Waxahatchee‘s Katie Crutchfield took the stage just after dark at last year’s Woodsist Festival, barefoot in a flowing black gown. With an acoustic guitar around her neck and her new backing band, Bonny Doon, behind her, she launched into a set of mostly new songs that sounded nothing like 2017’s Out in the Storm. That was a record steeped in Philadelphia’s much-lauded indie-rock scene. Surprisingly, the songs sounded like a much different time and place, something closer to the harmony-heavy country-rock of 1970s Laurel Canyon, with Crutchfield gleefully leaning into every word in an Alabama-drawl. At the end of every song, someone in the crowd would howl in perplexed delight, as if trying to articulate what everyone was thinking: “Did you just hear that?” The set concluded with a cover of Lucinda Williams‘ slow-burning “Fruits of My Labor”, a perfect end to the set, especially when Crutchfield sang, “Come to my world and witness / The way things have changed.”
Over a year before her set at Woodsist, Crutchfield was newly sober and attempting to write her follow-up to Out in the Storm, an album that had propelled Waxahatchee to the largest audiences of her career. For inspiration, she turned to her favorite album of all time: Williams’ Car Wheels on a Gravel Road. Crutchfield is an outspoken Lucinda acolyte, even writing an homage to Car Wheels for its 20th anniversary. “When I discovered Car Wheels, I fully realized how powerful it can be to embrace the contradictions and the unknown because that is the only path to making something that is truly original,” she wrote. “As a songwriter with some parallels with Lucinda, two women from the Deep South, it makes me emotional to think about what she did just in making this album. It’s everything I ever set out to. It’s proof it can be done.”
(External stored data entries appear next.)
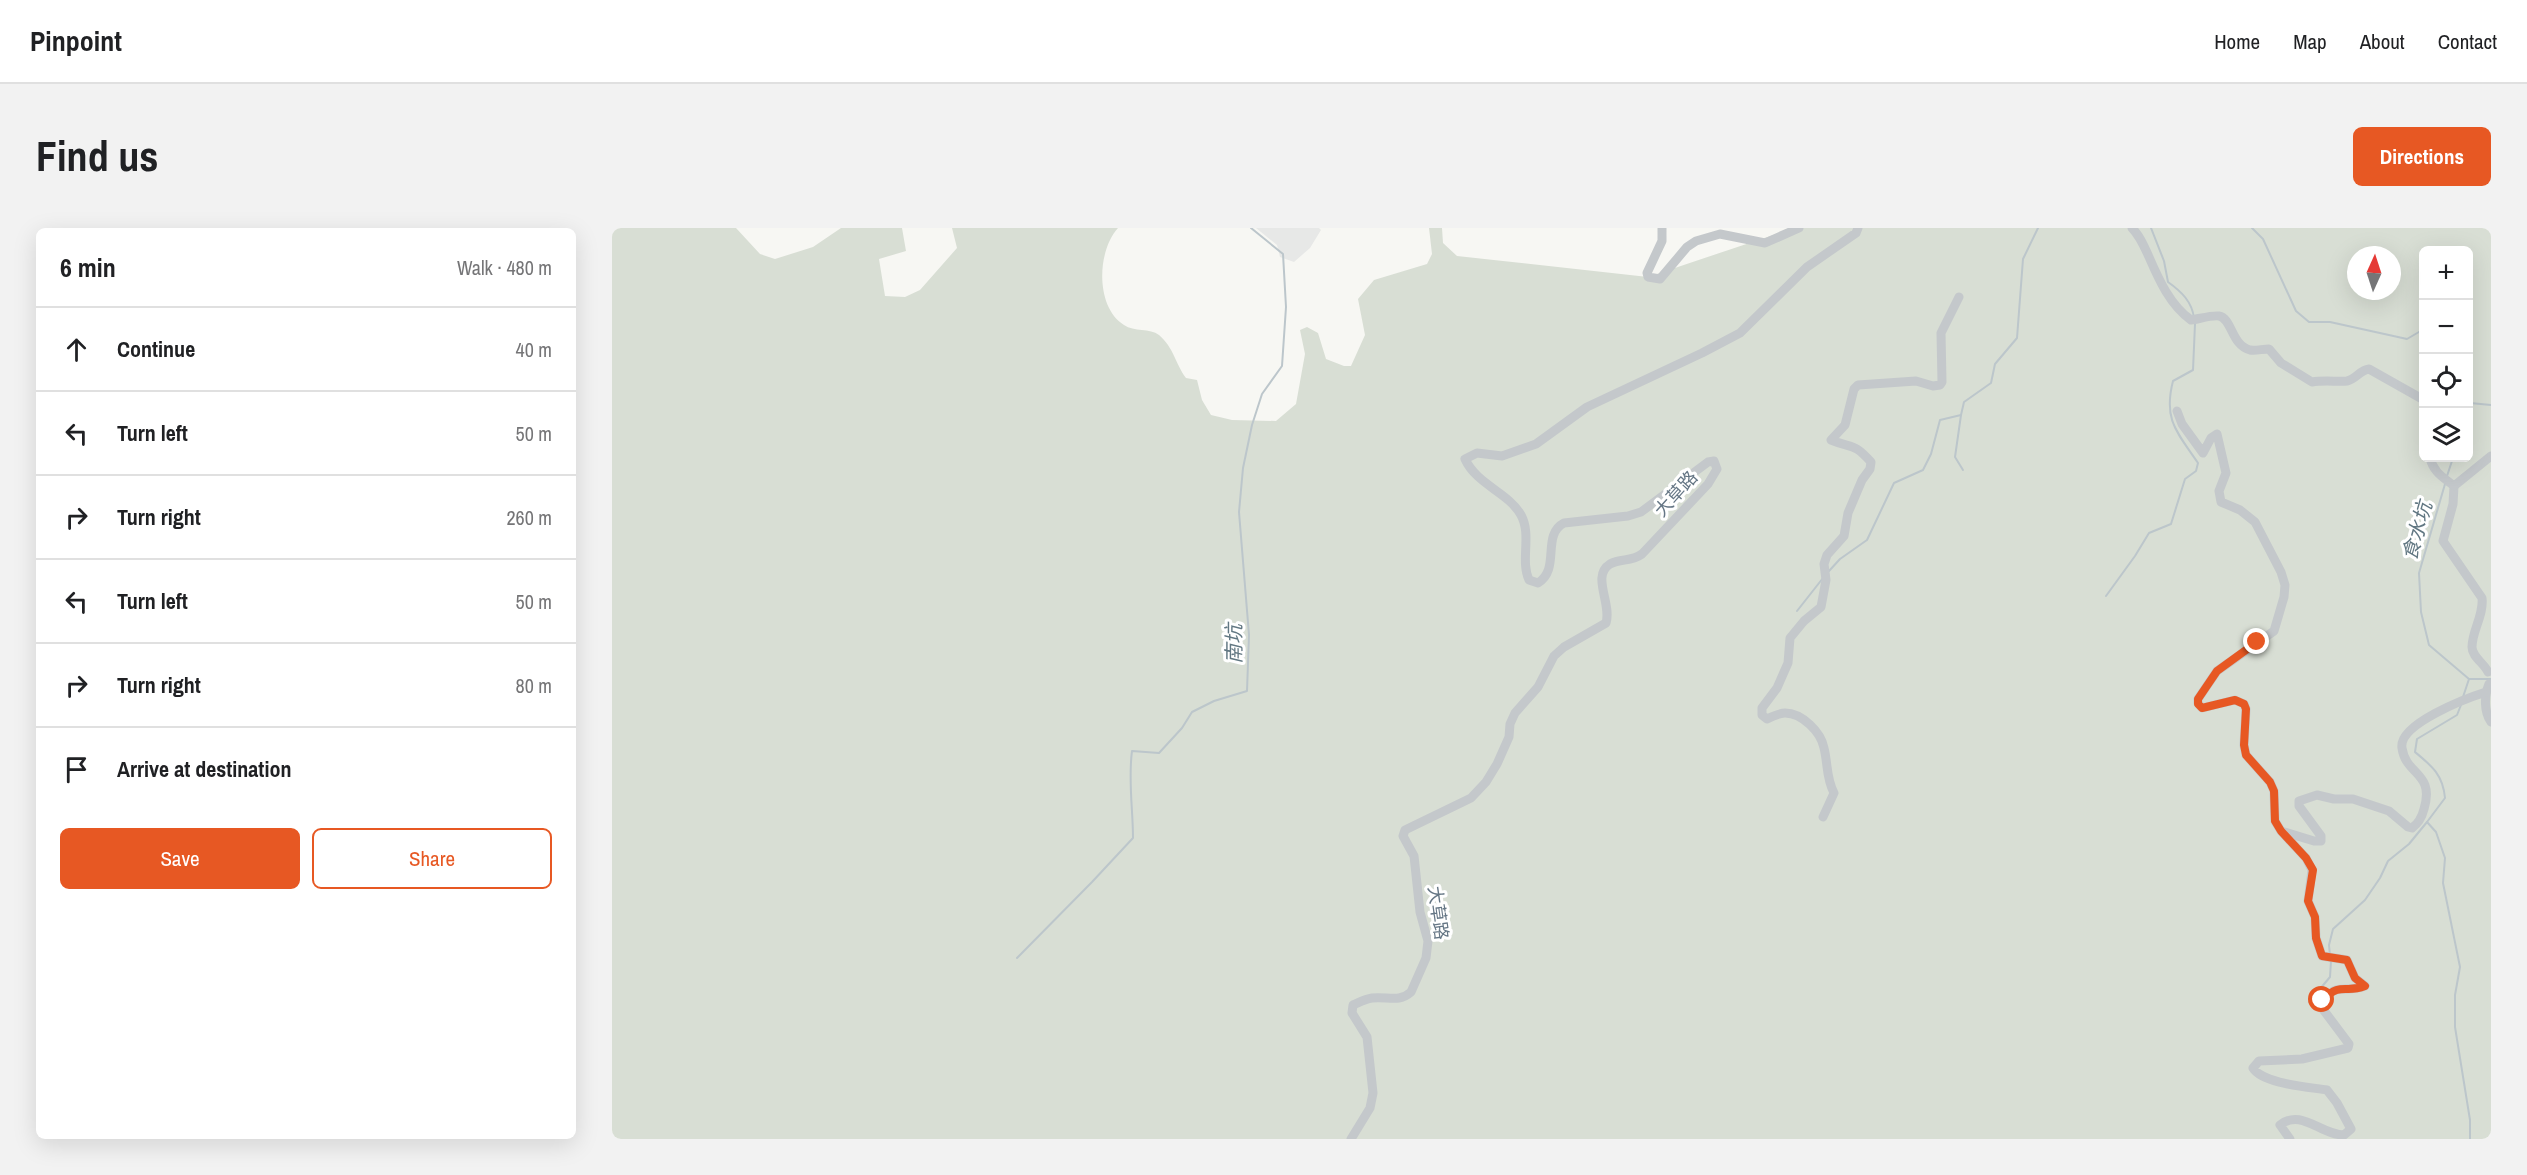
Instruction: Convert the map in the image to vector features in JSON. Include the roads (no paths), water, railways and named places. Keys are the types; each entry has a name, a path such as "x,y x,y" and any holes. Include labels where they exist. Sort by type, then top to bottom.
{"street":[{"path":"1662,228 1662,241 1647,273 1648,277 1653,280 1659,279 1687,247 1696,241 1720,234 1765,243 1799,228"},
{"name":"大草路","path":"1351,1139 1370,1108 1373,1093 1367,1037 1352,1013 1353,1005 1373,998 1398,999 1407,995 1426,958 1428,941 1420,912 1414,856 1403,836 1405,830 1472,798 1486,782 1509,737 1510,724 1515,713 1538,687 1554,656 1564,647 1606,623 1608,606 1602,588 1601,575 1604,569 1611,563 1634,560 1642,554 1708,484 1717,469 1714,461 1703,465 1641,512 1628,516 1564,523 1558,526 1553,534 1550,567 1545,579 1538,583 1529,580 1526,572 1526,534 1523,518 1513,502 1486,483 1466,459 1477,453 1503,456 1536,444 1587,407 1740,333 1807,267 1856,233 1858,228"},
{"path":"2132,228 2138,234 2158,277 2175,306 2195,319 2220,316 2226,320 2234,339 2241,345 2250,350 2269,349 2281,363 2312,382 2346,381 2365,369 2369,369 2419,397"},
{"path":"1823,817 1834,793 1829,783 1820,736 1796,716 1786,713 1767,719 1762,715 1762,708 1777,688 1788,663 1790,638 1804,621 1821,607 1827,555 1844,536 1848,513 1862,480 1870,470 1871,462 1860,450 1852,445 1831,441 1845,425 1854,389 1858,385 1916,381 1933,386 1940,385 1942,382 1941,333 1959,297"},
{"path":"2177,411 2182,424 2203,453 2211,438 2217,434 2226,473 2219,491 2222,502 2240,510 2255,522 2285,585 2284,597 2274,630 2217,671 2198,699 2198,704 2202,708 2235,700 2244,704 2246,709 2244,745 2246,755 2270,782 2274,791 2275,821 2281,831 2306,858 2313,870 2308,901 2315,917 2322,956 2347,960 2355,978 2365,986 2356,990 2341,987 2333,990 2319,1004 2346,1038 2348,1048 2302,1059 2259,1061 2253,1068 2257,1074 2271,1080 2327,1090 2351,1129 2344,1135 2334,1135 2296,1118 2280,1125 2290,1139"},
{"path":"2453,485 2491,456"},
{"path":"2431,462 2440,477 2453,485"},
{"path":"2453,485 2453,504 2443,541 2482,598 2480,619 2472,647 2474,655 2488,672"},
{"path":"2281,831 2321,841 2321,836 2299,806 2299,801 2317,795 2334,799 2353,799 2389,811 2412,828 2422,815 2428,790 2424,781 2406,760 2401,747 2403,738 2436,713 2487,688 2486,709 2491,722"}],"waterway":[{"name":"南坑","path":"1017,958 1133,838 1132,751 1159,753 1182,728 1192,712 1214,701 1247,691 1249,635 1239,512 1243,468 1252,425 1262,394 1282,366 1286,307 1283,254 1251,228"},
{"path":"1829,571 1840,559 1867,540 1894,483 1923,470 1931,454 1940,420 1961,415 1964,402 1991,383 1995,364 2017,338 2023,259 2038,228"},
{"path":"2151,228 2164,261 2168,282 2186,298 2194,318"},
{"name":"食水坑","path":"2252,228 2263,239 2296,311 2309,322 2330,322 2407,339 2419,332"},
{"path":"2106,596 2149,533 2171,524 2185,479 2196,471 2198,463 2178,434 2170,406 2173,381 2193,370 2195,324"},
{"path":"2473,403 2491,405"},
{"path":"1961,415 1955,457 1963,470"},
{"name":"食水坑","path":"2447,476 2452,462"},
{"name":"食水坑","path":"2445,484 2419,573 2421,612 2429,645 2469,679 2491,679"},
{"path":"1797,611 1823,578"},
{"path":"2463,697 2469,679"},
{"path":"2461,705 2457,715 2417,739 2415,752 2436,772 2444,790 2445,798 2427,822 2436,832 2445,858 2443,883 2460,967 2455,995 2455,1027 2470,1120 2470,1139"},
{"path":"2330,956 2329,945 2333,929 2365,900 2388,861 2409,844 2427,822"},
{"path":"2309,1002 2330,977 2331,961"}]}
It’s no coincidence that Crutchfield wrote these words at the same time she was writing Saint Cloud, her excellent and inspiring new album. Crutchfield uses her admiration of Williams as a starting point, but Saint Cloud is an original statement that’s a high point in an already impressive career.
More than anything, Saint Cloud relies on clarity, both in sound and in spirit. Every instrument sounds pristine, abandoning both the distorted haze of Out in the Storm and the lo-fi buzz of earlier records, like 2013’s Cerulean Salt. In the absence of studio effects, Crutchfield’s voice is pushed to the center; it’s more pronounced and emotive than ever, sounding at home with the country twang of songs like “Can’t Do Much” and “Hell”. And in processing her sobriety, Crutchfield’s words are also clear-eyed and honest about her past mistakes and her limitations. “I’m wiser and slow and attuned / And I am down on my knees, I’m a bird in the trees,” she sings on “Fire.” “I can learn to see with a partial view.”
Every song, even the slower numbers, quakes with excited energy. It’s easy to picture Crutchfield siphoned off from the world, surrounded by new bandmates, writing these left-turns while smiling ear-to-ear. On its face, a country record about sobriety and maturity might sound like a dirge, yet it’s anything but that. Even as she catalogs self-destructive tendencies on “War” or considers what life could’ve been on “Arkadelphia”, Crutchfield sounds joyfully unencumbered, thrilled to be exploring every possibility in front of her.
Saint Cloud, like Car Wheels, finds an artist operating at the top of her game, embracing, as Crutchfield put it, “the contradictions and the unknown” to produce a thrilling and inspirational work. As this album makes its way into the corners of the world, into playlists and record collections and conversations with friends, I’m sure it’ll have the same impact on younger listeners that Williams had on Crutchfield. I can’t wait to hear the results.